» WHAT YOU SHOULD DO: Copy the listing from its first line up to and including the line containing "újult erõvel másszuk", substituting "Login" for "Connexion" and leaving everything else unchanged.

» SUPPLIED RECORDS:
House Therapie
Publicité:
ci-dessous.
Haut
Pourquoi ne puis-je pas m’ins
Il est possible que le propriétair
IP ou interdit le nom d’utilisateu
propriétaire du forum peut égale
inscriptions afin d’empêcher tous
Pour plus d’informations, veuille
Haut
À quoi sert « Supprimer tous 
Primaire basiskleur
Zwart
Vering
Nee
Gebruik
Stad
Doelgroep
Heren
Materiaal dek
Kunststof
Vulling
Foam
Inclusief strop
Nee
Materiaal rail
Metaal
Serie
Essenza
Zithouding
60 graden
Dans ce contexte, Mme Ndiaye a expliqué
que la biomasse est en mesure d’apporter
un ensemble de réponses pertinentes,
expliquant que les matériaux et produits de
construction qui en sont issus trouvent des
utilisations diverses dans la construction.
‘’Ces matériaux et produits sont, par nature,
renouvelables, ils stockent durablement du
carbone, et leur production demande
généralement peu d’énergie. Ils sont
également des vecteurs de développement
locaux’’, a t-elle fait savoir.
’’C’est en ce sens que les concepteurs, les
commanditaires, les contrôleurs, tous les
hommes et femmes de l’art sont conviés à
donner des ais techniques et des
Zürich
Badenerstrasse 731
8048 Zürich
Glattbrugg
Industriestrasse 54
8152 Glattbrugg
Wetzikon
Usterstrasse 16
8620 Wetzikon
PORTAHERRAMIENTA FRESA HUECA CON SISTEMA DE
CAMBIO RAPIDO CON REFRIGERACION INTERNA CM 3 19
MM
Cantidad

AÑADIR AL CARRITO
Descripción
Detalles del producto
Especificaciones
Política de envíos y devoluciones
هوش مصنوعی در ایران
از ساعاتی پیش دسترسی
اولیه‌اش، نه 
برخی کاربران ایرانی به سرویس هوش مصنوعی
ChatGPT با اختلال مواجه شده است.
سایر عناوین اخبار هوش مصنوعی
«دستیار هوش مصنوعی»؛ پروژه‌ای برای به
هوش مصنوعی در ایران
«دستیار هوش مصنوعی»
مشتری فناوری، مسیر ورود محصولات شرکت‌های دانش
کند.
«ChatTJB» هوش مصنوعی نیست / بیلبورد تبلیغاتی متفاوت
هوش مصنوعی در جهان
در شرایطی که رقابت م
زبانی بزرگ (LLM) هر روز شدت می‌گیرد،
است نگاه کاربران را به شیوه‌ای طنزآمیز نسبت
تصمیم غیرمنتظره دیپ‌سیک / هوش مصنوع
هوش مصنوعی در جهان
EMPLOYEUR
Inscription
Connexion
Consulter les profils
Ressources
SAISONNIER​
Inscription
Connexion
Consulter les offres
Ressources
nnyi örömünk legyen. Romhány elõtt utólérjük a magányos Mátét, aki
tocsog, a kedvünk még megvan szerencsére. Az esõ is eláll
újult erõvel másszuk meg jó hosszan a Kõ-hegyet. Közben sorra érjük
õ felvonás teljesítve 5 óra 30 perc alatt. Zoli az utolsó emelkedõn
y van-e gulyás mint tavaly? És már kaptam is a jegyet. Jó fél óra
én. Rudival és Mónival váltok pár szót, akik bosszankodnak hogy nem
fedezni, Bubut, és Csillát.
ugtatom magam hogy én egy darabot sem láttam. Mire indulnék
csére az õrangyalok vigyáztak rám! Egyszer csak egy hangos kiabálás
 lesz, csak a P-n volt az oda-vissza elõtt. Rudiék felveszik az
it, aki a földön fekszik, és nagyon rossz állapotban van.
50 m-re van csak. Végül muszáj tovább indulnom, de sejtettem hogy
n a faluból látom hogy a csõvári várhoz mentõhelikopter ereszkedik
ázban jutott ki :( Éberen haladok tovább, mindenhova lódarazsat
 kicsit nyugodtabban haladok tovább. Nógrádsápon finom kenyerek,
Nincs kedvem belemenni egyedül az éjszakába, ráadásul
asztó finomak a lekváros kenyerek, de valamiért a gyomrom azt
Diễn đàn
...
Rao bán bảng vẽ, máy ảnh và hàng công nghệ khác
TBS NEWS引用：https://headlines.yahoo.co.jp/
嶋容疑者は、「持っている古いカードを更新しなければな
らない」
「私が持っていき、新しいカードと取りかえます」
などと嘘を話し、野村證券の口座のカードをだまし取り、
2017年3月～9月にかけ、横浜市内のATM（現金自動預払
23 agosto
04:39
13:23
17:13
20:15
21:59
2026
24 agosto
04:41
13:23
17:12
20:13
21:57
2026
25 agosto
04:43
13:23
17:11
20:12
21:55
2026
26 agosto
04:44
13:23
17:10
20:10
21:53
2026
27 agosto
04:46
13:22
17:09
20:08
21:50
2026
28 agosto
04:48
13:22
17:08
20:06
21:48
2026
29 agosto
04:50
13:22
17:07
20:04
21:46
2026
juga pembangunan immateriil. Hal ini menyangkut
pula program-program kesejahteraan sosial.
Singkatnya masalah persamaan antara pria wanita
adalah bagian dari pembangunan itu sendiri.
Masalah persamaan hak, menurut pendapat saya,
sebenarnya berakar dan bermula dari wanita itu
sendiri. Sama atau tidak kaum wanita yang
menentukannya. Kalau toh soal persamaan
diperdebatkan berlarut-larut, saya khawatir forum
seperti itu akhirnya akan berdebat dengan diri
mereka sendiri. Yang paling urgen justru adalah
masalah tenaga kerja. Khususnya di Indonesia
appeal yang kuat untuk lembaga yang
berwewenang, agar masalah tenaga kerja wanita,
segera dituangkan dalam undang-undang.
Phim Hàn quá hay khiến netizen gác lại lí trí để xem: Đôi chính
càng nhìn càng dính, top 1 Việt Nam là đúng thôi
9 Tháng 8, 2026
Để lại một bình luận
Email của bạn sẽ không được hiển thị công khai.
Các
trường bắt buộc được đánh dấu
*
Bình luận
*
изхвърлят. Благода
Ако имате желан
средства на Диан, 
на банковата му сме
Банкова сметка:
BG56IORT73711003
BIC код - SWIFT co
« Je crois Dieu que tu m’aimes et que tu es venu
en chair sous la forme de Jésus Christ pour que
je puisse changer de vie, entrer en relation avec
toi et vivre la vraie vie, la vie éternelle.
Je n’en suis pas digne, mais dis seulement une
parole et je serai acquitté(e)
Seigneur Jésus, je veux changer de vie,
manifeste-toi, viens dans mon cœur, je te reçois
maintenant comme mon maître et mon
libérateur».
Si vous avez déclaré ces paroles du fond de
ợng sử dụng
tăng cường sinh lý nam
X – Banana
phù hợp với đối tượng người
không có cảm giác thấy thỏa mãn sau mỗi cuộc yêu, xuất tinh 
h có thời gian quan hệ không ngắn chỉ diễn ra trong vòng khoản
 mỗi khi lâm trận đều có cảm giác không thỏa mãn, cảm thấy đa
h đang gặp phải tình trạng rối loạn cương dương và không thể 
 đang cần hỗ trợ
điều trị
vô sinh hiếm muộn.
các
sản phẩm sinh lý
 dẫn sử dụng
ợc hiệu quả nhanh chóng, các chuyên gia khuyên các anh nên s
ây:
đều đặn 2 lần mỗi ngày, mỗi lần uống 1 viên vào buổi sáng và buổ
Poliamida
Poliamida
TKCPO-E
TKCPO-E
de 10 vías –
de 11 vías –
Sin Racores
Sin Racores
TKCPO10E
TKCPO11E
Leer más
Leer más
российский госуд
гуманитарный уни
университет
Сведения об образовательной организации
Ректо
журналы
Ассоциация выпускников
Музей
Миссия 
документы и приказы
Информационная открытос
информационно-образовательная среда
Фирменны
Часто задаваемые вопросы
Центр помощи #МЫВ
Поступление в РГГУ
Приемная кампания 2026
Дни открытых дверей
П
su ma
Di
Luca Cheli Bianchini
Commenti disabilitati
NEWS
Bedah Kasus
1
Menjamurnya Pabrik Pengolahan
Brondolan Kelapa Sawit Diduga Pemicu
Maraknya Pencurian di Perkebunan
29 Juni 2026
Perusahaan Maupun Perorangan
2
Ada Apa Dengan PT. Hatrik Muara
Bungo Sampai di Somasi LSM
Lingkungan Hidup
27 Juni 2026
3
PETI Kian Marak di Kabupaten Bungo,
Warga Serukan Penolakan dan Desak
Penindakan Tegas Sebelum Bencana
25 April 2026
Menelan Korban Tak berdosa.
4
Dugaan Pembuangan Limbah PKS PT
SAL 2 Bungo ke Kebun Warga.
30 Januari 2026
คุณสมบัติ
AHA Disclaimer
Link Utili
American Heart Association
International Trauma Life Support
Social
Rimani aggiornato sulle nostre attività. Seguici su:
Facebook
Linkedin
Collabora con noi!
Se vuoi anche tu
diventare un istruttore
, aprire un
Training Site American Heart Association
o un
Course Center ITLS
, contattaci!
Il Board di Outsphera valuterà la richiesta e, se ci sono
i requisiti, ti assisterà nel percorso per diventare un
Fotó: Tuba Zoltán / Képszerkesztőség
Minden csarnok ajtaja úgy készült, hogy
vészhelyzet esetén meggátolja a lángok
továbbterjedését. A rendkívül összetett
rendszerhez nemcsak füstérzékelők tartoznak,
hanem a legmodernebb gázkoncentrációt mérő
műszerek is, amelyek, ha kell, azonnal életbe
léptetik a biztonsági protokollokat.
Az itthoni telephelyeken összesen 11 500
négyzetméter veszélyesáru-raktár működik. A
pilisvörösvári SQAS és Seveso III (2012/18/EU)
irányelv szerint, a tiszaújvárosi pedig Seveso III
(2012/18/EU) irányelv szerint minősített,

» YOUR SOLUTION:
House Therapie
Publicité:
ci-dessous.
Haut
Pourquoi ne puis-je pas m’ins
Il est possible que le propriétair
IP ou interdit le nom d’utilisateu
propriétaire du forum peut égale
inscriptions afin d’empêcher tous
Pour plus d’informations, veuille
Haut
À quoi sert « Supprimer tous 
Primaire basiskleur
Zwart
Vering
Nee
Gebruik
Stad
Doelgroep
Heren
Materiaal dek
Kunststof
Vulling
Foam
Inclusief strop
Nee
Materiaal rail
Metaal
Serie
Essenza
Zithouding
60 graden
Dans ce contexte, Mme Ndiaye a expliqué
que la biomasse est en mesure d’apporter
un ensemble de réponses pertinentes,
expliquant que les matériaux et produits de
construction qui en sont issus trouvent des
utilisations diverses dans la construction.
‘’Ces matériaux et produits sont, par nature,
renouvelables, ils stockent durablement du
carbone, et leur production demande
généralement peu d’énergie. Ils sont
également des vecteurs de développement
locaux’’, a t-elle fait savoir.
’’C’est en ce sens que les concepteurs, les
commanditaires, les contrôleurs, tous les
hommes et femmes de l’art sont conviés à
donner des ais techniques et des
Zürich
Badenerstrasse 731
8048 Zürich
Glattbrugg
Industriestrasse 54
8152 Glattbrugg
Wetzikon
Usterstrasse 16
8620 Wetzikon
PORTAHERRAMIENTA FRESA HUECA CON SISTEMA DE
CAMBIO RAPIDO CON REFRIGERACION INTERNA CM 3 19
MM
Cantidad

AÑADIR AL CARRITO
Descripción
Detalles del producto
Especificaciones
Política de envíos y devoluciones
هوش مصنوعی در ایران
از ساعاتی پیش دسترسی
اولیه‌اش، نه 
برخی کاربران ایرانی به سرویس هوش مصنوعی
ChatGPT با اختلال مواجه شده است.
سایر عناوین اخبار هوش مصنوعی
«دستیار هوش مصنوعی»؛ پروژه‌ای برای به
هوش مصنوعی در ایران
«دستیار هوش مصنوعی»
مشتری فناوری، مسیر ورود محصولات شرکت‌های دانش
کند.
«ChatTJB» هوش مصنوعی نیست / بیلبورد تبلیغاتی متفاوت
هوش مصنوعی در جهان
در شرایطی که رقابت م
زبانی بزرگ (LLM) هر روز شدت می‌گیرد،
است نگاه کاربران را به شیوه‌ای طنزآمیز نسبت
تصمیم غیرمنتظره دیپ‌سیک / هوش مصنوع
هوش مصنوعی در جهان
EMPLOYEUR
Inscription
Login
Consulter les profils
Ressources
SAISONNIER​
Inscription
Login
Consulter les offres
Ressources
nnyi örömünk legyen. Romhány elõtt utólérjük a magányos Mátét, aki
tocsog, a kedvünk még megvan szerencsére. Az esõ is eláll
újult erõvel másszuk meg jó hosszan a Kõ-hegyet. Közben sorra érjük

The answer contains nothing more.